## AIM OF THE TASK
Repeat only the lines running from the beginning of the material through the line that contains "pinky dip: (120, 163)".

## PROVIDED RECORDS
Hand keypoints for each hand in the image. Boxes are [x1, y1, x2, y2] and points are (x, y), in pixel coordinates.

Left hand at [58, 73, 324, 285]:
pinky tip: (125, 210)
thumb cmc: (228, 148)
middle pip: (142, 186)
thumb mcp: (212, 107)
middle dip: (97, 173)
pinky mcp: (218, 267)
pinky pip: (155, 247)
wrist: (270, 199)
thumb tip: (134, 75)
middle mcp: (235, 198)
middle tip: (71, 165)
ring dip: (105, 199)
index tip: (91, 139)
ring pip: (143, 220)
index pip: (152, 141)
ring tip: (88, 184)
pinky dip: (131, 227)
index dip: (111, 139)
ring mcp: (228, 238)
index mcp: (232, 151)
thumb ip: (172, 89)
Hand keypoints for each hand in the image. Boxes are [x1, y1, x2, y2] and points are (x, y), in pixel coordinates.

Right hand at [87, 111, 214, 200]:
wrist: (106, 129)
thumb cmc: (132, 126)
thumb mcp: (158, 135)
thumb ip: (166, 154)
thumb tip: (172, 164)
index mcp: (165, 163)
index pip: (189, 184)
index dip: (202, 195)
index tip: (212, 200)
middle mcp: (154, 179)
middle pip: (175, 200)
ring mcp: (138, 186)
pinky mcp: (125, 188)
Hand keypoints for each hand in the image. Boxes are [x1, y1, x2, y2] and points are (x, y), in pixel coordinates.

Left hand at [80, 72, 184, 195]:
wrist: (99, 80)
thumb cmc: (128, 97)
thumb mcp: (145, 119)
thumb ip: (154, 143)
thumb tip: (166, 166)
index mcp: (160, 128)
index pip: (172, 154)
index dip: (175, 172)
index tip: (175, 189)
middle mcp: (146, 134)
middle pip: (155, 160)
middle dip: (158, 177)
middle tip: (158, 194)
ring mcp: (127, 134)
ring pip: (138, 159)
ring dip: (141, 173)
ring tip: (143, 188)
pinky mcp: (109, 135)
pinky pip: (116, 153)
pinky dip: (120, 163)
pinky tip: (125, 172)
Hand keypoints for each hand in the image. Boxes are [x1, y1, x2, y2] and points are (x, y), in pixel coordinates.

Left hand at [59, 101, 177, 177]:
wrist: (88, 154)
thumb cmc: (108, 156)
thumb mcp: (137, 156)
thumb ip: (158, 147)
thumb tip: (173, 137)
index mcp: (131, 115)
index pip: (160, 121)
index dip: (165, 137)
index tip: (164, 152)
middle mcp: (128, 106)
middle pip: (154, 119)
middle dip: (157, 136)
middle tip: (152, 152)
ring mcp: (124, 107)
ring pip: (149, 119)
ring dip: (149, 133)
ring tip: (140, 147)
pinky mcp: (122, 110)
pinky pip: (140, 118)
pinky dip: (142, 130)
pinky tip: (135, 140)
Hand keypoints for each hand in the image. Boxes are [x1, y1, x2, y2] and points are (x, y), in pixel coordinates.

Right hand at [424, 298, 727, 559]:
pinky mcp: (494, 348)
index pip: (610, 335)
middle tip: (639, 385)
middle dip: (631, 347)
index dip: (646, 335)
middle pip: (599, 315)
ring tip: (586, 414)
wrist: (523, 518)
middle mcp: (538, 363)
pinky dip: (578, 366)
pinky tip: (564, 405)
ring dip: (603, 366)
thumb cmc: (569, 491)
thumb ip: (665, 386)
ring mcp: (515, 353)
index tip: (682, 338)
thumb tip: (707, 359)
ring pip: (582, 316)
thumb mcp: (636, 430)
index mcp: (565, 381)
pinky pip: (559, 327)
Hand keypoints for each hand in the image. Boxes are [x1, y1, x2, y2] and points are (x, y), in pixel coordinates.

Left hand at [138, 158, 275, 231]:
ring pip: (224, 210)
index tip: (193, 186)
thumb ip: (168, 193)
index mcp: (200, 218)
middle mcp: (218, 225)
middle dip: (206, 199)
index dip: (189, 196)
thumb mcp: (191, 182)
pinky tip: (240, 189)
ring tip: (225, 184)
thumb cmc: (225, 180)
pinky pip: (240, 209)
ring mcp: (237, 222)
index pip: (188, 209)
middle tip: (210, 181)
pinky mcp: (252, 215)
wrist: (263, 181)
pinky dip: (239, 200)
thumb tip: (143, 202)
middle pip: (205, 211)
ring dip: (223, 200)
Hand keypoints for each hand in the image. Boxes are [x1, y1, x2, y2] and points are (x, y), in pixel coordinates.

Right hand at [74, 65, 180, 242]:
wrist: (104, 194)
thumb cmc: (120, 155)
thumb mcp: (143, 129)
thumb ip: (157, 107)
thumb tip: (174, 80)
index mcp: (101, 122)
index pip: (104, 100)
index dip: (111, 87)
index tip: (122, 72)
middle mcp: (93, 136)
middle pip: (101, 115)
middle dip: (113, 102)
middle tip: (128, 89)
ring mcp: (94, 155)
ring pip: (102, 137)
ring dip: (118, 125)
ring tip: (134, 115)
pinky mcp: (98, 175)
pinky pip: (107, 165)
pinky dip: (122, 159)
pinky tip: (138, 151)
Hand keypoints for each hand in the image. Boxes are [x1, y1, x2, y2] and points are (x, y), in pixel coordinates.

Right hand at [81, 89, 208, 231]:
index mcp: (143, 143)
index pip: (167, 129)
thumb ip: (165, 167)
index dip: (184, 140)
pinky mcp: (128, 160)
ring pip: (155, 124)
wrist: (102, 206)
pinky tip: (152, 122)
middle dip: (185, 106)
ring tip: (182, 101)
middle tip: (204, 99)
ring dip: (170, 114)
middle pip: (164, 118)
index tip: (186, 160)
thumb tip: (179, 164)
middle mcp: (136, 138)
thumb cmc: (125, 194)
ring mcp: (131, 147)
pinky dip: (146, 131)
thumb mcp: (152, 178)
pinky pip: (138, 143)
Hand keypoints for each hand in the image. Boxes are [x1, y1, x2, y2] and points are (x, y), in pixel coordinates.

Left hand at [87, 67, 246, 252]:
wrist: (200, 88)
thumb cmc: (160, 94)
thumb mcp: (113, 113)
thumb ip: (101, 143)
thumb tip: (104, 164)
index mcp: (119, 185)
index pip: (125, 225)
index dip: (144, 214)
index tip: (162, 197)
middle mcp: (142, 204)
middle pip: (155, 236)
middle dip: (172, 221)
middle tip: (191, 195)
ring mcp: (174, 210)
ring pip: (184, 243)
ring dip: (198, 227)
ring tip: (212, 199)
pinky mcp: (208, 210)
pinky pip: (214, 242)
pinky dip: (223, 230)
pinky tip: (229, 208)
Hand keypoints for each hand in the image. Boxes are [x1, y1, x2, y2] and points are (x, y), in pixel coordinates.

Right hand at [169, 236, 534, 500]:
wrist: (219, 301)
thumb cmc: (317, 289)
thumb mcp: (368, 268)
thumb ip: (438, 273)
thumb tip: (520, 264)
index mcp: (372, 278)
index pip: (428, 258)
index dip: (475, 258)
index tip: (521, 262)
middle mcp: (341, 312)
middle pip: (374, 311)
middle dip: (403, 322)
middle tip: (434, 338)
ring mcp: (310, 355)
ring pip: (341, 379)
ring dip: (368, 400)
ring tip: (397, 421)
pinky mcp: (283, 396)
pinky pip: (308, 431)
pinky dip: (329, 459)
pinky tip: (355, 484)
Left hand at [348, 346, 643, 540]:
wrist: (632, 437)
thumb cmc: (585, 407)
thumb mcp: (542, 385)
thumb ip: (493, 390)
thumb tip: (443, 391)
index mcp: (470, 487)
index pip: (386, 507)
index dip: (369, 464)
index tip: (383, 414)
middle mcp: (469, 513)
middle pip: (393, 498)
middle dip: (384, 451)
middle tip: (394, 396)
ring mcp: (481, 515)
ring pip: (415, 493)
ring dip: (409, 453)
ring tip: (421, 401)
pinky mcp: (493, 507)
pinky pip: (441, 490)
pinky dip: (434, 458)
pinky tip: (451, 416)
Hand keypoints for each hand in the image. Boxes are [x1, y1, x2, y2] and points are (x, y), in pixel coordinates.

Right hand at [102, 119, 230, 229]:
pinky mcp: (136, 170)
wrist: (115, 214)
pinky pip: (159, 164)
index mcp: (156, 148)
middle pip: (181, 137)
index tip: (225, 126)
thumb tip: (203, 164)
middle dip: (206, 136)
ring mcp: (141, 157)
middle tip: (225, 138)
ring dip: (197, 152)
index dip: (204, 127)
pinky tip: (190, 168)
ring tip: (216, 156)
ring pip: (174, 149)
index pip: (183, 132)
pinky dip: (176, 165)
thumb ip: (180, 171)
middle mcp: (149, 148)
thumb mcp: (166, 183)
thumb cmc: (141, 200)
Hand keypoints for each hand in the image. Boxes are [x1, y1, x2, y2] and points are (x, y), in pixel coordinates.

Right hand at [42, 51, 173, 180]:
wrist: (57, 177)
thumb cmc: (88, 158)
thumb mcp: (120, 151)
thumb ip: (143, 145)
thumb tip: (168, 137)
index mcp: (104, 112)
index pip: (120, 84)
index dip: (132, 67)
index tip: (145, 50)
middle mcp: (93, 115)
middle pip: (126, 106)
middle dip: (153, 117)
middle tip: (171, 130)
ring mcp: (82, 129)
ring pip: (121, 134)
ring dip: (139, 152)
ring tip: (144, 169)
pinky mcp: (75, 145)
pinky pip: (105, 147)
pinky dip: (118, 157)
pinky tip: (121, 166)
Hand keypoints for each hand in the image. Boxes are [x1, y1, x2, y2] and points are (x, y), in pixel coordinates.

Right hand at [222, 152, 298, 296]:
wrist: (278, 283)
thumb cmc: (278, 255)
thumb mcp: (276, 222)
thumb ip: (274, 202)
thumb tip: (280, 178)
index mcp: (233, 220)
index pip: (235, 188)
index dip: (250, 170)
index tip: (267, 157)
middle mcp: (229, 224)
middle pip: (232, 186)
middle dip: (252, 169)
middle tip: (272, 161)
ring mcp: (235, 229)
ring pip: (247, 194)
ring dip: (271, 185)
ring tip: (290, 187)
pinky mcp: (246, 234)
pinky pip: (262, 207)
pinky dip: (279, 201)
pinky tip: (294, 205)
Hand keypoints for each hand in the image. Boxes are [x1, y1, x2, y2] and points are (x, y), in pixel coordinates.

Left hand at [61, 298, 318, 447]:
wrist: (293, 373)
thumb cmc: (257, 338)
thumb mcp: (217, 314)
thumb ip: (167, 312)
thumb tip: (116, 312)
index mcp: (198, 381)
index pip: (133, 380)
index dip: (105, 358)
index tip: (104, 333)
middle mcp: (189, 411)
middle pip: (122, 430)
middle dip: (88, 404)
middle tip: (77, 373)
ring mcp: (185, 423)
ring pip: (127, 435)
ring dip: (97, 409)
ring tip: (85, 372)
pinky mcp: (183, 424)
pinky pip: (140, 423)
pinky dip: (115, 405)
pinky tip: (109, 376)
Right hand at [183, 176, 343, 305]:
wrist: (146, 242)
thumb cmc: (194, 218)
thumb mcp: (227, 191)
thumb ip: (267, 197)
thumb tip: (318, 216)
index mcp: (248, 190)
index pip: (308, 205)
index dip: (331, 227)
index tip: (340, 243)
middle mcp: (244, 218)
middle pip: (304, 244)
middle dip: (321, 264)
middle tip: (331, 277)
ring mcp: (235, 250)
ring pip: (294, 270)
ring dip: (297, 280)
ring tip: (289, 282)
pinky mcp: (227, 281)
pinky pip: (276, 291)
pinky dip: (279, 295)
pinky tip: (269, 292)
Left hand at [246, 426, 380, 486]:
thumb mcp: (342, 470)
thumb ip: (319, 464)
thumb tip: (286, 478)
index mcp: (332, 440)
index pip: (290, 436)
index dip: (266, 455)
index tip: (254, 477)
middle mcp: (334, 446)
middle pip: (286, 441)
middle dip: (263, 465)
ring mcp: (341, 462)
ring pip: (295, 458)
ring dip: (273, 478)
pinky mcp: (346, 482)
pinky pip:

## YOUR RESPONSE
Hand keypoints for each hand in the image. Boxes are [x1, y1, x2, y2] and points are (x, y), in pixel coordinates.

Left hand at [58, 73, 324, 285]:
pinky tip: (125, 210)
thumb cmc: (228, 148)
middle pip: (142, 186)
thumb mcp: (212, 107)
middle dip: (97, 173)
pinky mcp: (218, 267)
pinky pip: (155, 247)
wrist: (270, 199)
thumb tip: (134, 75)
middle mcp: (235, 198)
middle tip: (71, 165)
ring dip: (105, 199)
index tip: (91, 139)
ring pip: (143, 220)
index pip: (152, 141)
ring tip: (88, 184)
pinky dip: (131, 227)
index dip: (111, 139)
ring mcp: (228, 238)
index mcp: (232, 151)
thumb ip: (172, 89)
Hand keypoints for each hand in the image. Boxes are [x1, y1, x2, y2] and points are (x, y), in pixel coordinates.

Right hand at [87, 111, 214, 200]:
wrist: (106, 129)
thumb cmc: (132, 126)
thumb mcp: (158, 135)
thumb ip: (166, 154)
thumb tip: (172, 164)
index mcp: (165, 163)
index pip: (189, 184)
index dip: (202, 195)
index tip: (212, 200)
middle mcp: (154, 179)
middle pip: (175, 200)
ring mcp: (138, 186)
pinky mcp: (125, 188)
Hand keypoints for each hand in the image. Boxes are [x1, y1, x2, y2] and points are (x, y), in pixel coordinates.

Left hand at [80, 72, 184, 195]:
wrist: (99, 80)
thumb cmc: (128, 97)
thumb mcp: (145, 119)
thumb ip: (154, 143)
thumb tip: (166, 166)
index mcp: (160, 128)
index pip: (172, 154)
index dip: (175, 172)
index tip: (175, 189)
middle mcp: (146, 134)
middle pip: (155, 160)
middle dip: (158, 177)
middle tip: (158, 194)
ring mcp: (127, 134)
ring pip: (138, 159)
ring dip: (141, 173)
ring tip: (143, 188)
pinky mcp: (109, 135)
pinky pip: (116, 153)
pinky dip: (120, 163)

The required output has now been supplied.